How do astronomers measure the diameter of a star?

  Since stars are too remote for any telescope to measure their diameters directly, how do astronomers know that Sirius is 1.8 times the diameter of our Sun or that Aldebaran is 45 times wider? The answer is indirect measuring techniques, which have yielded the diameters of several hundred stars.
  The first method involves the precise electronic monitoring of a star when it is blocked out by the Moon. As the Moon makes its monthly orbital trek around Earth, it passes in front of many stars, but only occasionally are the stars bright enough for the detection equipment to complete the experiment.

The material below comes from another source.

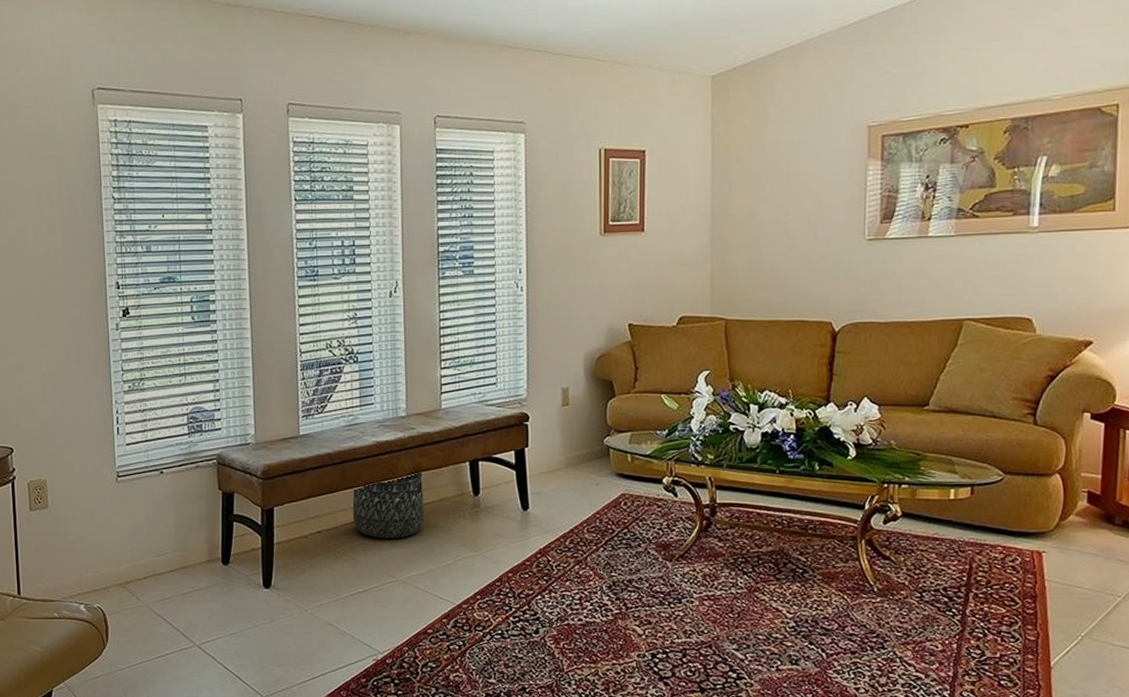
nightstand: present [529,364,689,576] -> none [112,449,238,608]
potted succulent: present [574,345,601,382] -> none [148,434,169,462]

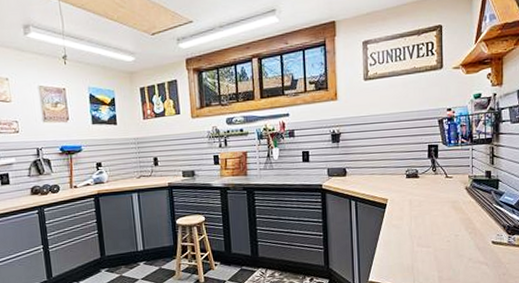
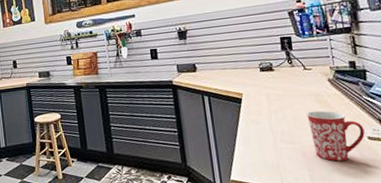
mug: none [443,216,490,264] -> present [306,110,365,162]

Although the technique is little more complicated than observing the length of time it takes for the star to disappear (which is almost instantaneous), it has revealed accurate diameters for several dozen stars.
  However, the Moon's path is limited to a specific sector of the sky, and astronomers anxious to determine the sizes of other stars developed two exceedingly painstaking techniques—stellar interferometry and speckle interferometry—that ultimately required years of refinement to capture the diameters of a handful of stars. Both methods involve electronic analyses to cancel out the interference of the Earth's atmosphere and to take advantage of the physical properties of light propagation. To appreciate the difficult nature of these experiments, consider the fact that a typical star seen from Earth is about the same size as a walnut on the Empire State Building viewed from a distance of 600 kilometers, or as far away as Toronto.
  The techniques of stellar interferometry, speckle interferometry and electronic monitoring of lunar occultations have produced the diameters of many of the stars in the Milky Way. The diameter of a star can also be inferred from stellar-evolution theory, based on the calibrations provided by the diameters of stars that have been measured. In this way, almost any star can now be tagged with an estimated diameter.
  In tallying up the diameters, we find that among all the naked-eye stars, less than 1 percent are smaller than our Sun. And yet a census of all stars shows that the average star is both smaller and dimmer than the Sun. Thus the incongruity of the starry sky as seen from the backyard: It is the giants, the blazing beacons of the galaxy, that make up the familiar constellations. The average citizens of our starry vault make a
negligible contribution to the night sky.